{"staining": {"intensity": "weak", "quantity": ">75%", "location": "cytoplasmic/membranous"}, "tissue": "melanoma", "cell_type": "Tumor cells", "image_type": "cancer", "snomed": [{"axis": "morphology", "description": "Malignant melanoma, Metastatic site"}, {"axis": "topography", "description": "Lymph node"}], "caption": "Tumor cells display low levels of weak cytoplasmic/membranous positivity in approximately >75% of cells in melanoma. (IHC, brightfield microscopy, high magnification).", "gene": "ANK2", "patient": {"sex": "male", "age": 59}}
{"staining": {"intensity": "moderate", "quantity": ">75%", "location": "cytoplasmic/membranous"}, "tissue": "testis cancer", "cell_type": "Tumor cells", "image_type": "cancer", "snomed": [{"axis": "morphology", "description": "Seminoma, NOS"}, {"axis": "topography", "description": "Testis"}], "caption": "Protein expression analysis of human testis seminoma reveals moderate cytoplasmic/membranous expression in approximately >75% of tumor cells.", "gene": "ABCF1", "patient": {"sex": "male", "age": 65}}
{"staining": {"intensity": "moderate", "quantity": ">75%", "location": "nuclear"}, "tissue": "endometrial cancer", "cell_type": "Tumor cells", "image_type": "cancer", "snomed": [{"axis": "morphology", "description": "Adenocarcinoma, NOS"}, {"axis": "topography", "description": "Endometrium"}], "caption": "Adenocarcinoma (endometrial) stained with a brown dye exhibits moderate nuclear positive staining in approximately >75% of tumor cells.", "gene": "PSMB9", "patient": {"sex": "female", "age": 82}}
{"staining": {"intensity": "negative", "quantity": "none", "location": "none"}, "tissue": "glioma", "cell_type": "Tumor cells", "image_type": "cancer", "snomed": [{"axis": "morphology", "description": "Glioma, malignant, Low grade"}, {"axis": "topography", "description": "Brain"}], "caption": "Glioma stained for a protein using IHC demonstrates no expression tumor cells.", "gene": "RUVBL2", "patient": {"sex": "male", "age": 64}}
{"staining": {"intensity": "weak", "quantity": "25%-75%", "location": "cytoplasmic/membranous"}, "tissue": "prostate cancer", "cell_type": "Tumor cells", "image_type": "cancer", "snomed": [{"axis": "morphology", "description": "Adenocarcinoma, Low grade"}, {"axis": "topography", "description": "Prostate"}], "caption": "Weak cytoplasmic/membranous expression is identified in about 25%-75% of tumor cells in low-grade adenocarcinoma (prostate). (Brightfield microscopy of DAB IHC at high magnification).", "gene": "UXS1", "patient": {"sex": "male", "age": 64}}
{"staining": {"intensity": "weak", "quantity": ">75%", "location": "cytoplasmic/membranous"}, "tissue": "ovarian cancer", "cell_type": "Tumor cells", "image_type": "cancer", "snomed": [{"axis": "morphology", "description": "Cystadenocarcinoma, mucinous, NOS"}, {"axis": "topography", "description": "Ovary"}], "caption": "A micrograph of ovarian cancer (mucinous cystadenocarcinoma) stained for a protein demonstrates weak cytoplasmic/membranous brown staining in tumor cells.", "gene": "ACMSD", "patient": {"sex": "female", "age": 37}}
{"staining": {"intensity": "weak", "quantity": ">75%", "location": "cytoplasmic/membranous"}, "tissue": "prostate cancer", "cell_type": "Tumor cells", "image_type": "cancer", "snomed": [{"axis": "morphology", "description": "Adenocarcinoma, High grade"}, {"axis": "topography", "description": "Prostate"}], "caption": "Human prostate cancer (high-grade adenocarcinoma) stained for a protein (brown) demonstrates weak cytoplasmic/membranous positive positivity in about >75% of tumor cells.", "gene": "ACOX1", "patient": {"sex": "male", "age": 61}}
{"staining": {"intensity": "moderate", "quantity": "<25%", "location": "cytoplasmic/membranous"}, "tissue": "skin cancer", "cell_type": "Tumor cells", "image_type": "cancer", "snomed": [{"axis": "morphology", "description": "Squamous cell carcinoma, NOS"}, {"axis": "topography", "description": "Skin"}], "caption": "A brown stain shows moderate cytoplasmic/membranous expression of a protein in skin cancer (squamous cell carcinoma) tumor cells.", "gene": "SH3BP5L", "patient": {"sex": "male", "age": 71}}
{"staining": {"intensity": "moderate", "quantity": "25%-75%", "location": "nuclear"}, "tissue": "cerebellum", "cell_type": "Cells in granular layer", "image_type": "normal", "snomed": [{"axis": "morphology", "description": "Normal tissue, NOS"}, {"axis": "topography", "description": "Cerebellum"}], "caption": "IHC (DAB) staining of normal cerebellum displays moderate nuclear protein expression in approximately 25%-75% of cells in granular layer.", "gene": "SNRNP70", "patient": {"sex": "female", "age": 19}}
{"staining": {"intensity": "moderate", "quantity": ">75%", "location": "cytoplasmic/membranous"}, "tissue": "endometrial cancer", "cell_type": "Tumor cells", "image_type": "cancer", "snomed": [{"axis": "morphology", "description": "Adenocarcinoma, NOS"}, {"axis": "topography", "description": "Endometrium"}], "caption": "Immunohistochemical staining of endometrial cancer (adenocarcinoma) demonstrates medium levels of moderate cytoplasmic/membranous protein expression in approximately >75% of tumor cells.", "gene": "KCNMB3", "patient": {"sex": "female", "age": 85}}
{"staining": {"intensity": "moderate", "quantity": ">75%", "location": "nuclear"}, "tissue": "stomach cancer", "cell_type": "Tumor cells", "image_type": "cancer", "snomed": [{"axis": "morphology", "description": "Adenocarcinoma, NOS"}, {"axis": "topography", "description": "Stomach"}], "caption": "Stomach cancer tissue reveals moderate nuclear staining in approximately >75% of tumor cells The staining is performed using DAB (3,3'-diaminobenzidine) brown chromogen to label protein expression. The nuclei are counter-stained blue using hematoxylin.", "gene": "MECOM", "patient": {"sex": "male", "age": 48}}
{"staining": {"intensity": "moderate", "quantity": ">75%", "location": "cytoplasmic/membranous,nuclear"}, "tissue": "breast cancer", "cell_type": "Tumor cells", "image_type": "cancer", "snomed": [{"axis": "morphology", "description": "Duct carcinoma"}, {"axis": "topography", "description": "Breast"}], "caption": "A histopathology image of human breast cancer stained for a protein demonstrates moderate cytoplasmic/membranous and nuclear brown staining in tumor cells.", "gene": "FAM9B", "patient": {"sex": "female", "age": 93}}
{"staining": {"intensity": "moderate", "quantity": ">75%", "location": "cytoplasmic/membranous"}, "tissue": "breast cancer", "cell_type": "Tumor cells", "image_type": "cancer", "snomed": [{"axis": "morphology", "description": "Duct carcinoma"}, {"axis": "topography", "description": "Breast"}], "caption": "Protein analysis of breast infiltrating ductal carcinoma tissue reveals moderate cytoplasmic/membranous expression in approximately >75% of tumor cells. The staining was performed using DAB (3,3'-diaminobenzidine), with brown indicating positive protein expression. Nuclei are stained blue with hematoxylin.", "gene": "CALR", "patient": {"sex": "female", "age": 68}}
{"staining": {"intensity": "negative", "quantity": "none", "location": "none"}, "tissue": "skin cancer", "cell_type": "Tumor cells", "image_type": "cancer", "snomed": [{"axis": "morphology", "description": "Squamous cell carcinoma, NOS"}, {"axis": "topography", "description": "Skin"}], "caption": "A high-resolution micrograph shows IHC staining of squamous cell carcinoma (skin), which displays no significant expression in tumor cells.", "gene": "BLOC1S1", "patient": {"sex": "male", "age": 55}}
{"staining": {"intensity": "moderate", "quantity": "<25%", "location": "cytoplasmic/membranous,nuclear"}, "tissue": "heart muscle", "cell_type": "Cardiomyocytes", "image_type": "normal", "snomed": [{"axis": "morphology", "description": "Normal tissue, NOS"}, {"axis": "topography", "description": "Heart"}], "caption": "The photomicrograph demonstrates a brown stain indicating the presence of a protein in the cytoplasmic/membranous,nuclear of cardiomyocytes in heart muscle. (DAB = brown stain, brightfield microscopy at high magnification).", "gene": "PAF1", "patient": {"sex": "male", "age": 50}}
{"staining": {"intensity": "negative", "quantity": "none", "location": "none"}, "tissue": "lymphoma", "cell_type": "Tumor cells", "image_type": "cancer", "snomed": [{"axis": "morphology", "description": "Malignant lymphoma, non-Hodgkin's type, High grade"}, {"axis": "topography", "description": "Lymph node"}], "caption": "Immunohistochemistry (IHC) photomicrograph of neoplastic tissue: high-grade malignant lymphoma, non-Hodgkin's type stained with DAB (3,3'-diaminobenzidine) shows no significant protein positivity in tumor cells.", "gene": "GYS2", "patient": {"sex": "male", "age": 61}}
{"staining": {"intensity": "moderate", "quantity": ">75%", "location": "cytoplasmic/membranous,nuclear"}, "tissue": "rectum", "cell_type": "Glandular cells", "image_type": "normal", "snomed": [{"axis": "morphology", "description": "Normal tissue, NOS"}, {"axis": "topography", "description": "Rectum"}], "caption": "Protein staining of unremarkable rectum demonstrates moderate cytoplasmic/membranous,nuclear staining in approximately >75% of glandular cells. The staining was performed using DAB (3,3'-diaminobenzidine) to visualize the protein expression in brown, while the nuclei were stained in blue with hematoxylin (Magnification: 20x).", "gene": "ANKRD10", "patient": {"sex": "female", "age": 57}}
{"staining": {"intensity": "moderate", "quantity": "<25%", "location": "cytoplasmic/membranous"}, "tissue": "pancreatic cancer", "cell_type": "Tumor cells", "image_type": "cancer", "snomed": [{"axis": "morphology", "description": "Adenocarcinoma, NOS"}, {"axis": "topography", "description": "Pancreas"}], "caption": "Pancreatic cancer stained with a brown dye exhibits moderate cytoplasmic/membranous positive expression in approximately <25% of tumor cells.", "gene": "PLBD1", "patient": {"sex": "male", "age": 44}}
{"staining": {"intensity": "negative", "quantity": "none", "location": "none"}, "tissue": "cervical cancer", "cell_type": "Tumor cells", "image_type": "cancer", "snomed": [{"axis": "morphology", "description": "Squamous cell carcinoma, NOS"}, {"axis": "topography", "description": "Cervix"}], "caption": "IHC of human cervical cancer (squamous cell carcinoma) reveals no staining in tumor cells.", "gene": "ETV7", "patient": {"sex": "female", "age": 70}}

● TASK DIRECTIONS: Look above for the line holding "cytoplasmic/membranous expression is". Print it and every line after it, exactly, through the line holding "micrograph of ovarian".

● WORKED SOLUTION:
{"staining": {"intensity": "weak", "quantity": "25%-75%", "location": "cytoplasmic/membranous"}, "tissue": "prostate cancer", "cell_type": "Tumor cells", "image_type": "cancer", "snomed": [{"axis": "morphology", "description": "Adenocarcinoma, Low grade"}, {"axis": "topography", "description": "Prostate"}], "caption": "Weak cytoplasmic/membranous expression is identified in about 25%-75% of tumor cells in low-grade adenocarcinoma (prostate). (Brightfield microscopy of DAB IHC at high magnification).", "gene": "UXS1", "patient": {"sex": "male", "age": 64}}
{"staining": {"intensity": "weak", "quantity": ">75%", "location": "cytoplasmic/membranous"}, "tissue": "ovarian cancer", "cell_type": "Tumor cells", "image_type": "cancer", "snomed": [{"axis": "morphology", "description": "Cystadenocarcinoma, mucinous, NOS"}, {"axis": "topography", "description": "Ovary"}], "caption": "A micrograph of ovarian cancer (mucinous cystadenocarcinoma) stained for a protein demonstrates weak cytoplasmic/membranous brown staining in tumor cells.", "gene": "ACMSD", "patient": {"sex": "female", "age": 37}}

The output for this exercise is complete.